JAKARTA,KHATULISTIWAONLINE.COM – KPU menargetkan jumlah partisipasi pemilih pada Pilkada 2020 sebanyak 77,5 persen. Perkumpulan untuk Pemilu dan Demokrasi (Perludem) mengatakan mendorong pemilih menggunakan hak pilih akan menjadi sulit pada masa pandemi virus Corona.
“Di masa tidak pandemi pun cukup sulit mendorong pemilih menggunakan hak pilihnya di pilkada, dan bisa semakin sulit di tengah situasi pandemi yang kita hadapi,” ujar Direktur Eksekutif Perludem Titi Anggraini, saat dihubungi, Kamis (18/6/2020).
Titi mengatakan, di negara-negara yang menyelenggarakan pemilu pada masa pandemi mengalami masalah penurunan partisipasi pemilih. Hal ini karena masyarakat ragu dengan keamanan dan keselamatan.
“Mayoritas negara-negara yang menyelenggarakan agenda pemilu di masa pandemi mengalami problem penurunan partisipasi pemilih yang cukup signifikan, akibat masyarakat yang merasa tidak yakin dengan keamanan dan keselamatan mereka ketika harus berpartisipasi di pemilu di tengah masih tingginya ancaman penyebaran COVID-19,” kata Titi.

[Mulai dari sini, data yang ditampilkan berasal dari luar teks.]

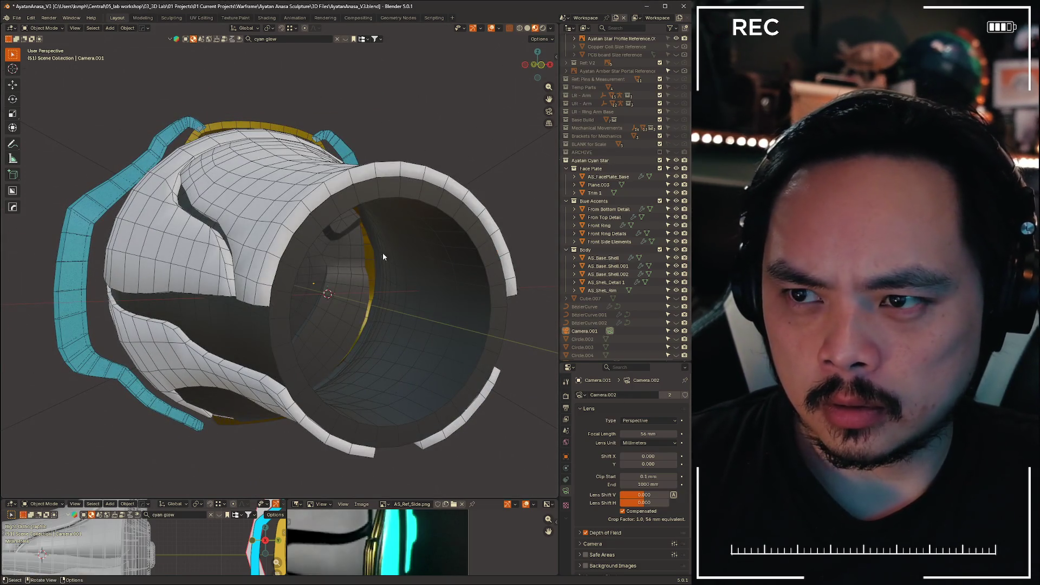
mouse_move(383, 257)
middle_down()
mouse_move(397, 170)
mouse_move(400, 255)
mouse_move(371, 226)
middle_up()
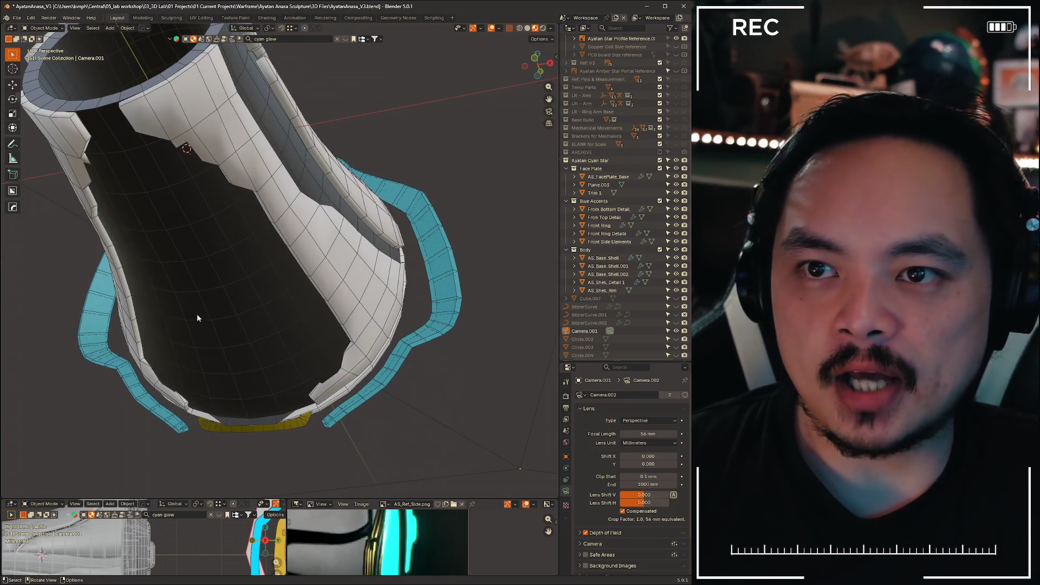
mouse_move(204, 155)
middle_down()
mouse_move(218, 292)
mouse_move(473, 269)
mouse_move(463, 351)
middle_up()
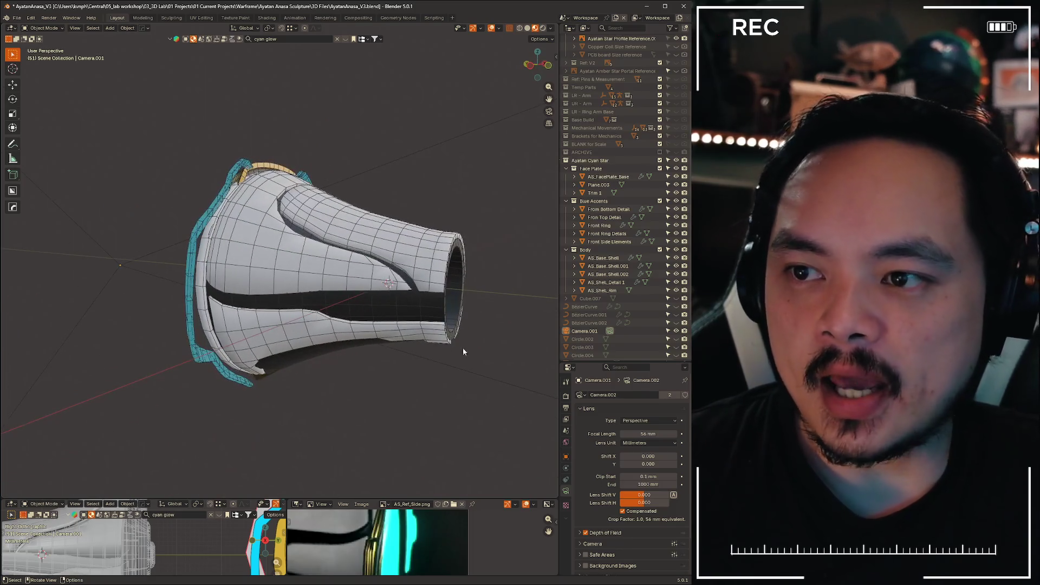
mouse_move(486, 303)
middle_down()
mouse_move(326, 276)
mouse_move(235, 292)
middle_up()
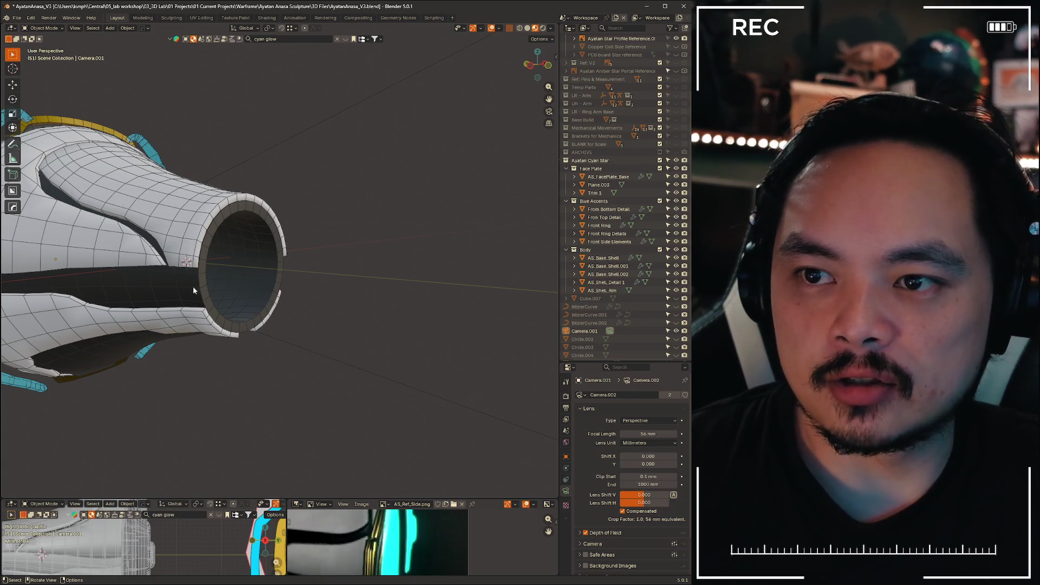
mouse_move(193, 289)
middle_down()
mouse_move(141, 287)
mouse_move(186, 288)
middle_up()
mouse_move(266, 260)
middle_down()
mouse_move(376, 263)
mouse_move(217, 291)
mouse_move(346, 285)
mouse_move(232, 282)
mouse_move(304, 281)
mouse_move(348, 297)
mouse_move(425, 291)
mouse_move(451, 268)
mouse_move(446, 291)
mouse_move(427, 278)
mouse_move(458, 270)
mouse_move(431, 263)
middle_up()
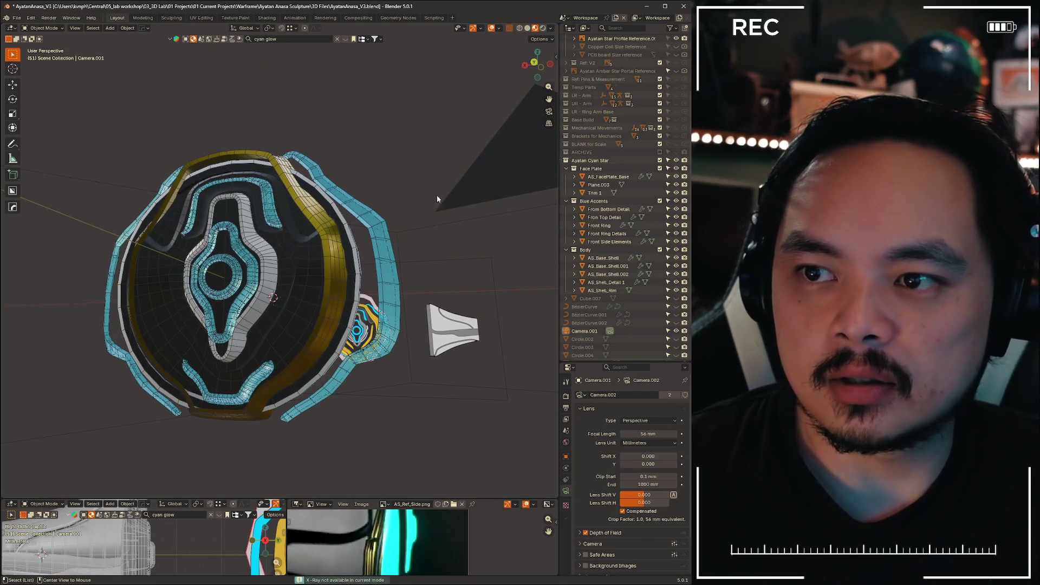
mouse_move(436, 200)
middle_down()
mouse_move(423, 287)
mouse_move(324, 288)
mouse_move(347, 265)
mouse_move(382, 259)
middle_up()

Titi menilai, partisipasi masyarakat dalam pilkada mayoritas lebih rendah dari Pemilu. Hambatan menaikkan tingkat partisipasi dinilai bertambah bila masyarakat menganggap Pilkada bukan menjadi prioritas saat ini.
“Pengalaman kita selama ini angka partisipasi pemilih di Pilkada mayoritas lebih rendah daripada partisipasi pemilih di Pemilu nasional, baik legislatif maupun presiden. Dan hambatan itu makin besar apabila masyarakat menganggap, Pilkada bukan lah prioritas bagi mereka yang saat ini sedang terdampak kondisi ekonominya akibat COVID-19 dan lebih mementingkan pemulihan ekonomi ketimbang berpartisipasi di Pilkada,” kata Titi.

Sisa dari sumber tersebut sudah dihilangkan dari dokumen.